This emphasis on external criteria contrasts with a ‘pragmatic’ psychophysics perspective (Thurstone, 1927; Killian, 1985), with neural models of information processing (Friston, 2005; Barrett and Simmons, 2015), and with philosophical models of perception (Hume, 1739/2007; James, 1909/1974; Hohwy, 2012). These models agree that the brain cannot access the world—including the peripheral body- directly, but needs to rely on patterns of brain activity (Hohwy, 2012). Working with proximal stimulation, the brain creates a statistical model of the body in the world that allows to make inferences about causes and predictions about future stimulations (Friston, 2005; Hohwy, 2012). In this perspective “reason must be considered as a kind of cause of which truth is the natural effect” (Hume, 1739/2007, p. 121) and not vice versa. The brain relies on pragmatic truth which optimizes the “truth’s cash-value in experiential terms” (James, 1909/1974, p. 5). This inference process does not necessarily reach conscious awareness, but is considered an automatic process running on different hierarchical levels of information processing (e.g., Friston, 2005; Edwards et al., 2012).
Perception of bodily sensations can become gradually independent from physiological changes, creating interoceptive “illusions” such as nocebo or placebo effects (Van den Bergh et al., 2002; Büchel et al., 2014; Constantinou et al., 2015). To assume that perception of placebo and nocebo effects is flawed is a misconception resulting from confusing cause and effect (Hume, 1739/2007). Despite low correspondence/consensus validity, pragmatic validity can be high (Cronbach and Meehl, 1955) and related to an overall optimization of perception and coping in terms of a cost/benefit strategy (Huttenlocher et al., 2000). Only if statistical models of the body are not updated in response to error feedback, suboptimal models may lead to suboptimal perception and coping, as it has been suggested for medically unexplained symptoms (Brown, 2004).

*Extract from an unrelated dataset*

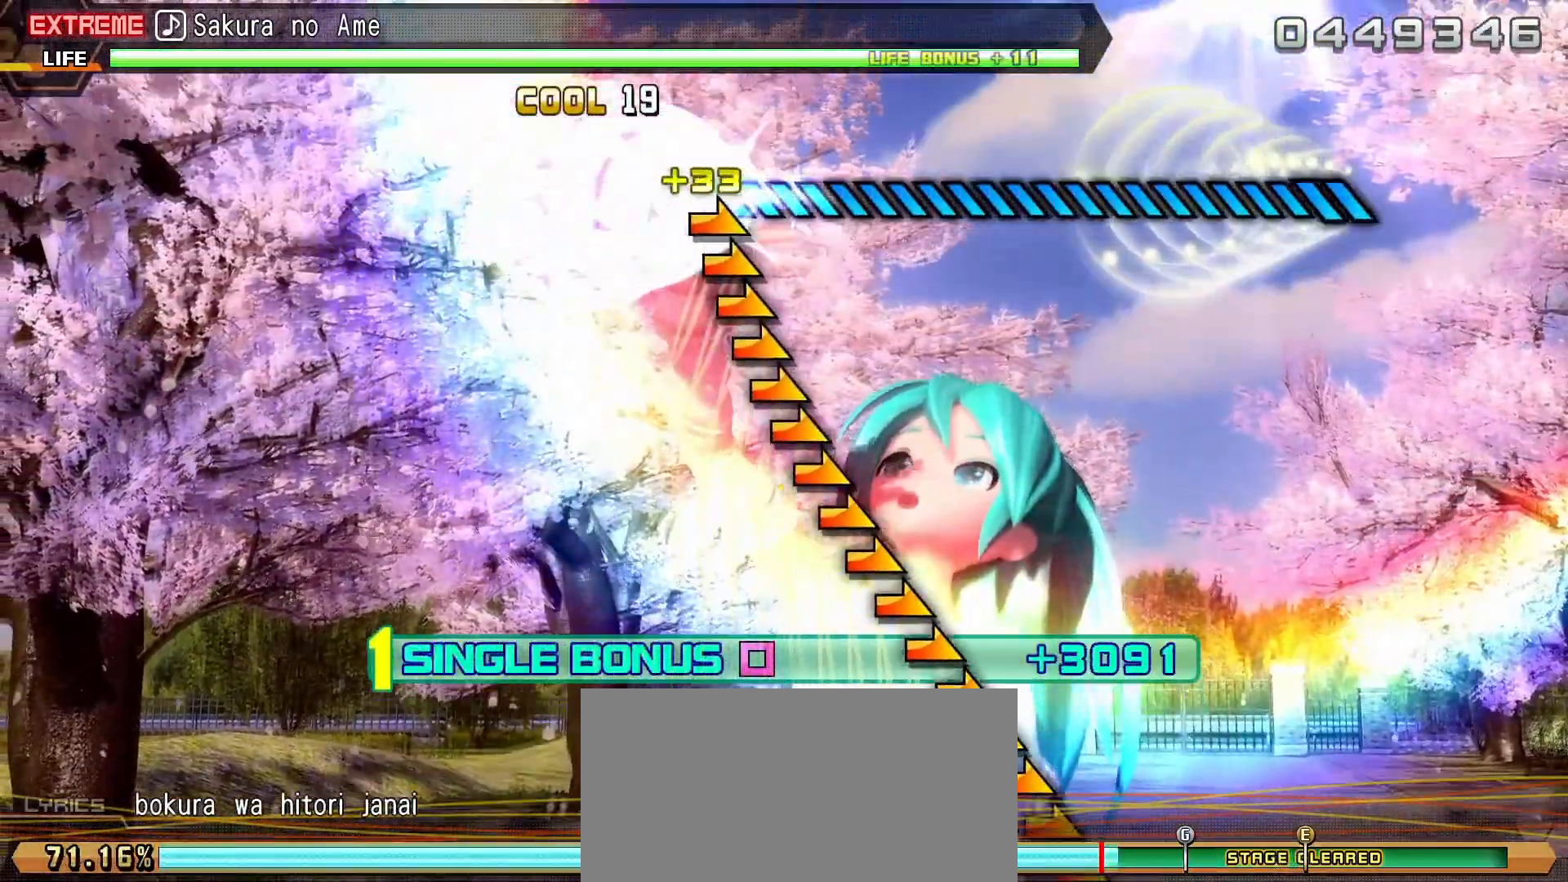
{"dt_ms": 500, "buttons": ["R2"], "left_stick": "right", "events": []}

To summarize, perception is not measurement and the impact of the emotions and contextual variables on perception is not measurement error nor a flaw in perception. Keeping perception and perceptual bias context dependent and tuned-in to situational shifts in costs and benefits is an important skill, not a defect (Lynn and Barrett, 2014; Petersen et al., 2015).
Anxiety as “Uneasiness of the Mind”
Predictive coding models give up the notion of an agent or self on a superordinate level that supervises perception, but conceptualize perception as representation of statistical regularities in stimulation (Hohwy, 2012). This idea can be traced back to Hume (1739/2007) who proposed that the mind constructs perceiver and percept at the same time. If perception is not coordinated by a self, but the self is a consequence of perception, affective states such as anxiety need to be considered not as something a self “has,” but as part of the data processing algorithms. In this process, the uneasiness of the mind is a reaction to the challenge to integrate unspecific, disconnected, and often inconsistent experiences. Hume (1739/2007, Book I Part IV) suggests that in response to this challenge “the mind is bound to be uneasy and to seek relief from that uneasiness” by constructing a self that is the illusion of a continuous existence. This self -in an illusion of agency- can feel and try to evade threats to its existence.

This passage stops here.